El hombre primitivo, -sigue diciendo-, no adora la violencia, sino que, por el contrario, lo aterra; pero sabe que la única paz posible se consigue a través del chivo expiatorio, una víctima bendita y maldita al mismo tiempo que se transforma en sagrada, no porque el animal lo sea, sino porque salva a todo el resto de la muerte.
Se puede decir que, cuando los mecanismos del sacrificio fallan, en cierta manera la violencia retorna para alimentarse de lo suyo; los mecanismos que podían detener la violencia, al no llevarse a cabo, liberan la violencia con todas las consecuencias inimaginables.
Hoy denostamos este tipo de prácticas y sin embargo no nos espantamos con las imágenes de guerra, pobreza, persecución en nuestra humanidad. Algo naturalizamos y argumentamos en este tiempo que con orgullo declaramos “más civilizado” que el de la antigüedad.
Un mundo en el que las vidas humanas siguen devaluadas a la hora de dirimir un conflicto ha perdido la sacralidad más profunda más allá de las particulares creencias de cada uno.
Los rituales tenían ese objetivo, y por eso la decisión de nuestros sabios de dedicarle un libro entero a los mínimos detalles de cada ofrenda. Porque es allí donde uno aprende a dirimir entre lo sagrado y lo profano, el valor de la vida y el lugar de la comunidad.

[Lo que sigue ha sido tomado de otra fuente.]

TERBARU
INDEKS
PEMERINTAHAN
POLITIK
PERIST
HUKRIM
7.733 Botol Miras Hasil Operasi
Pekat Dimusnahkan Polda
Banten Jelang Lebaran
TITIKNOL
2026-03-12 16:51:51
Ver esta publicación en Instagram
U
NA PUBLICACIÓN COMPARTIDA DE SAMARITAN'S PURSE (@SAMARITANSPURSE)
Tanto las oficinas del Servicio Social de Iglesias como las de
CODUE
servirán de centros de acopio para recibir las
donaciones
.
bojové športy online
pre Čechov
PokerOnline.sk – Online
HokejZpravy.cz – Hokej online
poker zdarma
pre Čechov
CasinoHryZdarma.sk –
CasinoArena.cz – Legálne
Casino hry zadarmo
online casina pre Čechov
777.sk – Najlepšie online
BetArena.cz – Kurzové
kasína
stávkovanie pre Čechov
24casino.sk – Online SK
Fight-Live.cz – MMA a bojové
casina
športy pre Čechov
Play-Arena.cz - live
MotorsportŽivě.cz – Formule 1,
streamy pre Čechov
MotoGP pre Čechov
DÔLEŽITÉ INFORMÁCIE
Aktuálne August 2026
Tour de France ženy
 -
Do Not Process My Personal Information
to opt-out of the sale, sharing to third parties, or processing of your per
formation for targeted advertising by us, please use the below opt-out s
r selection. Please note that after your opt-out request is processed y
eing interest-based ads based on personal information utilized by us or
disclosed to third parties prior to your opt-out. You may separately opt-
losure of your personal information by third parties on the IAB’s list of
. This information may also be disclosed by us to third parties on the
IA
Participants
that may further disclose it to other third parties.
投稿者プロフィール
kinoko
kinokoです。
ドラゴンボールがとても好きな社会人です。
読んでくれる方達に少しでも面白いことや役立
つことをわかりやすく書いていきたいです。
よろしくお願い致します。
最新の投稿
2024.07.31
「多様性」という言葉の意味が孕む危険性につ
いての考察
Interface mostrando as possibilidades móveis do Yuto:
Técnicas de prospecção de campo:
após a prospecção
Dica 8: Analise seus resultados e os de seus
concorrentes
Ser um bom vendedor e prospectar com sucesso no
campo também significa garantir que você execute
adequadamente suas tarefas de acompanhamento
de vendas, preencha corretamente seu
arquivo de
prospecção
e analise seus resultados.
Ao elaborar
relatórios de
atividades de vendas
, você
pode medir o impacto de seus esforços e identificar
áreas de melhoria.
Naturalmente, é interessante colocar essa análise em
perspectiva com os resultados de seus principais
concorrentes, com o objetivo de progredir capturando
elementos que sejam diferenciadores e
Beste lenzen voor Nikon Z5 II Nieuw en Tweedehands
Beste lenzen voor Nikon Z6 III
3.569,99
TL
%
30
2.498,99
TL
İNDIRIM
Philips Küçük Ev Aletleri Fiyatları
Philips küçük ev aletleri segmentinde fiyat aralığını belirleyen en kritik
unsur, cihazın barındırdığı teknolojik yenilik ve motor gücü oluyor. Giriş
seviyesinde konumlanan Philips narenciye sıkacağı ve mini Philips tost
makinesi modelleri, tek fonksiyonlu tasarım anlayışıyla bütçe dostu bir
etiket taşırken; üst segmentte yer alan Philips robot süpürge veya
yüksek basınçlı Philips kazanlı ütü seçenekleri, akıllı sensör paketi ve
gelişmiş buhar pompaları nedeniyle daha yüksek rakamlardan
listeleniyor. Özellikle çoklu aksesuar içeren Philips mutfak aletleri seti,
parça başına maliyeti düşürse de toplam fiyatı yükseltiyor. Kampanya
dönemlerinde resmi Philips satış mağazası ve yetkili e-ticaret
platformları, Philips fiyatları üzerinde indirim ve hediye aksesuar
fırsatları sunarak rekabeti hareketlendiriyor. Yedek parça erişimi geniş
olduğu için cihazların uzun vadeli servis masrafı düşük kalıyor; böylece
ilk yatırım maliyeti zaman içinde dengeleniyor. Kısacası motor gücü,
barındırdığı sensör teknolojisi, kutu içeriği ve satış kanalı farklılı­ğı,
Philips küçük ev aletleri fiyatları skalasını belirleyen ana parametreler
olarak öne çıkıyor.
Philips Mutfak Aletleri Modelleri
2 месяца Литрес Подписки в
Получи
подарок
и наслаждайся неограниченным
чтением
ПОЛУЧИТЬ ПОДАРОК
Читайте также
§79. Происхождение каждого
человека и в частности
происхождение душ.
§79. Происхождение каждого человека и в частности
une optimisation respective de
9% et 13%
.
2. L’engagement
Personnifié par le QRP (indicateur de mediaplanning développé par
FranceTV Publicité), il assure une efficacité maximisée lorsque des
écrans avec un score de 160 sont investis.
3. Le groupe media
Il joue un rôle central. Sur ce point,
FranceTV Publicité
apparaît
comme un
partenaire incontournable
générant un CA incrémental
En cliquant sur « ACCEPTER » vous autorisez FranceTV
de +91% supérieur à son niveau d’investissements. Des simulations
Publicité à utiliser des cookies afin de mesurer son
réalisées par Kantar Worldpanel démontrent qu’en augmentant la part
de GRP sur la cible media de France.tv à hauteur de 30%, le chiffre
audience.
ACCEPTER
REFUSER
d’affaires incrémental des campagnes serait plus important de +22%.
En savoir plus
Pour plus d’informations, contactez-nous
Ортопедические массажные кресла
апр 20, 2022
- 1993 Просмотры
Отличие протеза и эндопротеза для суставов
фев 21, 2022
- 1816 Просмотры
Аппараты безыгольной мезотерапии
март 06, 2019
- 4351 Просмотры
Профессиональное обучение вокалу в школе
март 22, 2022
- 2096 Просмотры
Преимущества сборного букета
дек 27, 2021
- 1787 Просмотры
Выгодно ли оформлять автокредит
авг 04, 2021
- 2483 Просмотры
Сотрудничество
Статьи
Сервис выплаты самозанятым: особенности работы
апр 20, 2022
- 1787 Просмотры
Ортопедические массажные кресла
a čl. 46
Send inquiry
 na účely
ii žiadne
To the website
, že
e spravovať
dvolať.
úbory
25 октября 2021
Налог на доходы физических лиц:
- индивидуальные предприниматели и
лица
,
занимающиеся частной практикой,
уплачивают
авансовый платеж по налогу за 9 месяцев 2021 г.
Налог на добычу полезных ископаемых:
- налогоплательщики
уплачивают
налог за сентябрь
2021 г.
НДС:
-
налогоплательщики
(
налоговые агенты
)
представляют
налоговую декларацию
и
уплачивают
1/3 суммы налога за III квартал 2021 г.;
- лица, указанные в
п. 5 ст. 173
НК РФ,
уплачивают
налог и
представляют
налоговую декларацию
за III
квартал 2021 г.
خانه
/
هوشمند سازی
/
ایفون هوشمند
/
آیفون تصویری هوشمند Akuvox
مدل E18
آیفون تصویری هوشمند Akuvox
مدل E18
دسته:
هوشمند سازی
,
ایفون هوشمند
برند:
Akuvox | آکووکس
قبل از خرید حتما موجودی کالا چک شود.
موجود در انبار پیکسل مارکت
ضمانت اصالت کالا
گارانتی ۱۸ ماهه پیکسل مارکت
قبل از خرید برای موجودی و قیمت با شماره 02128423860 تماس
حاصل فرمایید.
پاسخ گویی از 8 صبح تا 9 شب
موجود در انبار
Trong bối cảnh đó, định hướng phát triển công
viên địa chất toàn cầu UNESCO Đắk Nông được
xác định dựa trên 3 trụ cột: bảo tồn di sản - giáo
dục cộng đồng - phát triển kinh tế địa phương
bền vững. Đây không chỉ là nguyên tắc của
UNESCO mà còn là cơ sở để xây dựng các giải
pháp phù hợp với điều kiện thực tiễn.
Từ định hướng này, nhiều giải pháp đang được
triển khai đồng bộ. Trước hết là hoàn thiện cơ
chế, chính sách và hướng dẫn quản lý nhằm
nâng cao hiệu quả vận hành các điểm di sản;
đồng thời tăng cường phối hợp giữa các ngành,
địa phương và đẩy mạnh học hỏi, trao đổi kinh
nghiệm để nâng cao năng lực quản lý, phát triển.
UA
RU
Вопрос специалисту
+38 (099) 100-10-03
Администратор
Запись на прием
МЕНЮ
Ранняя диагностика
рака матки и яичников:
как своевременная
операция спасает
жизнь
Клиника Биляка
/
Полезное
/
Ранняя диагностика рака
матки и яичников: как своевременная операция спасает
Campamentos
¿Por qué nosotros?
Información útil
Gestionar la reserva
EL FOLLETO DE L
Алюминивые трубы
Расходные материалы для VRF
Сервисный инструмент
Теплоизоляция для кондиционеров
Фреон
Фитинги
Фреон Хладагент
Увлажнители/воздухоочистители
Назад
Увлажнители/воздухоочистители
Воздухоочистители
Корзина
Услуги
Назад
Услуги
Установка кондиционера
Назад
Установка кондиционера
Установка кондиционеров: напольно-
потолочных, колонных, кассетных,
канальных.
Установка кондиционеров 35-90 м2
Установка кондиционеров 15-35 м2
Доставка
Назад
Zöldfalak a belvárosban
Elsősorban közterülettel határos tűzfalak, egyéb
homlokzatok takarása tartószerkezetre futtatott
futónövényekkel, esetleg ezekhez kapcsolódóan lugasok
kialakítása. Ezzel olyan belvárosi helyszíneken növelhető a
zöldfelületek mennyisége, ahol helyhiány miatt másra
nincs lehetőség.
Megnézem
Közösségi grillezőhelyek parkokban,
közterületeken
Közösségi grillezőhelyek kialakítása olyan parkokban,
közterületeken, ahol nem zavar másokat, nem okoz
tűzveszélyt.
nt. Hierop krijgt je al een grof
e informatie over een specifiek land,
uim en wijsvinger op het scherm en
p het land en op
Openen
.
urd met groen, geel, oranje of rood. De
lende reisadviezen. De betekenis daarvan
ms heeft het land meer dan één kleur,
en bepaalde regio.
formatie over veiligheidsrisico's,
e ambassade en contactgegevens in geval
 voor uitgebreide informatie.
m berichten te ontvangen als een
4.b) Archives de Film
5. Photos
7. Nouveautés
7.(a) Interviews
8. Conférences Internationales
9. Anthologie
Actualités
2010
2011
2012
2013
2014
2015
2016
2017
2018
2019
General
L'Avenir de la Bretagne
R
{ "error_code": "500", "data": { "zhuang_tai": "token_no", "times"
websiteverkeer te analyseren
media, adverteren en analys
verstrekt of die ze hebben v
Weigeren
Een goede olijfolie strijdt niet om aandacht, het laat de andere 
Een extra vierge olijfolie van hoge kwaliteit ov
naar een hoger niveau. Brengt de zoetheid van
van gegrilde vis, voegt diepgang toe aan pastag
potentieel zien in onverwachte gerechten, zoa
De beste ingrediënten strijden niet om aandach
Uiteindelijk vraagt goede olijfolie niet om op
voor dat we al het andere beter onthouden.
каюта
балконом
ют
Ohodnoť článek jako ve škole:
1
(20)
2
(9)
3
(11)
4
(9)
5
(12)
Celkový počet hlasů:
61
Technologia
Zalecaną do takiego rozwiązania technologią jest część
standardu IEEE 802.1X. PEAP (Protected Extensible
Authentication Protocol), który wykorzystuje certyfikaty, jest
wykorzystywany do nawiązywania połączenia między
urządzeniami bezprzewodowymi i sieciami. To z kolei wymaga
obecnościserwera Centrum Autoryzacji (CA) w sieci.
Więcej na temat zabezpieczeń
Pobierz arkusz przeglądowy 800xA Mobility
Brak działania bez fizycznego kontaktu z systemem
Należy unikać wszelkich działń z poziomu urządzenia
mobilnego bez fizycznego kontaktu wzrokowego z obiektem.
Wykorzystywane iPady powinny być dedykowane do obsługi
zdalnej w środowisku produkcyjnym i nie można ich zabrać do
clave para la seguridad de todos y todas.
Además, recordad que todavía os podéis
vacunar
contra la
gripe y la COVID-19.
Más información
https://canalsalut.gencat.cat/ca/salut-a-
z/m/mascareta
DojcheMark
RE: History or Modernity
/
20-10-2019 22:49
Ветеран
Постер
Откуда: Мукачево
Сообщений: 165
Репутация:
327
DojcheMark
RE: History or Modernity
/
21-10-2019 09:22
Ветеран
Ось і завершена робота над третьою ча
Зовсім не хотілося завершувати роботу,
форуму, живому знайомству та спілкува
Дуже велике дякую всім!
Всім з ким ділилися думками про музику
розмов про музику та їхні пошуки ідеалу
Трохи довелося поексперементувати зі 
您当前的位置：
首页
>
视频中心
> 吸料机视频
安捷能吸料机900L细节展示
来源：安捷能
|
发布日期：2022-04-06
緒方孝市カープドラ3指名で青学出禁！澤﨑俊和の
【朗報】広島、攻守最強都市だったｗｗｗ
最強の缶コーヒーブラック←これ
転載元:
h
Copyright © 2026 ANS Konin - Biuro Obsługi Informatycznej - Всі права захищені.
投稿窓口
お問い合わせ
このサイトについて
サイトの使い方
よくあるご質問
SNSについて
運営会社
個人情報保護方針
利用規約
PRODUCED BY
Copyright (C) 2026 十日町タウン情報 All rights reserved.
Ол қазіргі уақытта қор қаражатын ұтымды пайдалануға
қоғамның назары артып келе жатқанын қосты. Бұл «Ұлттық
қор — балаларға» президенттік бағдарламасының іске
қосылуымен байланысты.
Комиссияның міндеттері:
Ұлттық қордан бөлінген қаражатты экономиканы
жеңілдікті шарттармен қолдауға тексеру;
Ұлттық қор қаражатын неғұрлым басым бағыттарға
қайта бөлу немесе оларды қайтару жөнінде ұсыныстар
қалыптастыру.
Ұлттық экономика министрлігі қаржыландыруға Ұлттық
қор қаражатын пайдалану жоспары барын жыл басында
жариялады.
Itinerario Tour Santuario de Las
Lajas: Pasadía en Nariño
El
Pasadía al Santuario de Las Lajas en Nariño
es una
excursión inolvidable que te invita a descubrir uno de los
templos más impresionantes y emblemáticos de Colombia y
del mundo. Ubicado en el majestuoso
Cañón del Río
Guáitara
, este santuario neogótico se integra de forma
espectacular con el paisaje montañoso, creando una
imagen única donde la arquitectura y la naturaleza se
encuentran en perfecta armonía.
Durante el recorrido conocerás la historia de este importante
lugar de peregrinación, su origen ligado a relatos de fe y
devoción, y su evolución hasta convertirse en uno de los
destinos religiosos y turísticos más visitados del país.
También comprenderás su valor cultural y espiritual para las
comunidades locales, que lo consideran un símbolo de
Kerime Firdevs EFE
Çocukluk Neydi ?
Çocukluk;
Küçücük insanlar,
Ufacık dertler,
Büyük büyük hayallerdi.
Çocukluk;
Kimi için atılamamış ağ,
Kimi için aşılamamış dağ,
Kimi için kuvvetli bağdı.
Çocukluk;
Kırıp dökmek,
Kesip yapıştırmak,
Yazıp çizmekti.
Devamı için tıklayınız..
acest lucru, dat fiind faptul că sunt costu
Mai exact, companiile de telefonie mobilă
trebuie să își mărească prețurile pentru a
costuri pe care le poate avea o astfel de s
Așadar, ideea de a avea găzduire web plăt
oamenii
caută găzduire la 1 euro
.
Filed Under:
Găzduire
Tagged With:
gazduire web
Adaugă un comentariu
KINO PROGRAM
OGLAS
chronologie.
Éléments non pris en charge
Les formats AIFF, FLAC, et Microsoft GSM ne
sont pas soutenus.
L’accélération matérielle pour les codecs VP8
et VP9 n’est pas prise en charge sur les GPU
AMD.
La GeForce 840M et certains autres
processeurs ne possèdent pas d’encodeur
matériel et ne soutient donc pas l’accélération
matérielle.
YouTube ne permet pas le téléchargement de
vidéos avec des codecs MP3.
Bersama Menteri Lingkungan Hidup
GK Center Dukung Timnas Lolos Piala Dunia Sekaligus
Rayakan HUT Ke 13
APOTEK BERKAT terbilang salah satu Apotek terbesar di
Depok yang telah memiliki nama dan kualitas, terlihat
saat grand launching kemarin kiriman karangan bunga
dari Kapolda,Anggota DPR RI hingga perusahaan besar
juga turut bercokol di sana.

Los rituales visibilizaban lo que podría suceder si no se inmolara un animal sobre las llamas; la matanza sería de todos contra todos.
Y hoy estamos así. Sin entender nada. Sin aprender nada.
Con el espanto en nuestras retinas, intentando no mirar demasiado para poder seguir adelante.
No volveremos a estas prácticas rituales, pero sí tenemos la obligación ética de recuperar sus mensajes.
El rabino Ismar Schorsch, Chancellor Emeritus en el Jewish Theological Seminary escribió: “El ritual es la forma de dar voz a los valores últimos”.
Hoy comenzamos el libro de los rituales.
Nos queda la tarea de descubrir los valores últimos.
Y más difícil aun, la de darle voz. Hacernos oír. Actuar en consecuencia.
Tenemos muchas semanas para volver a tomar conciencia.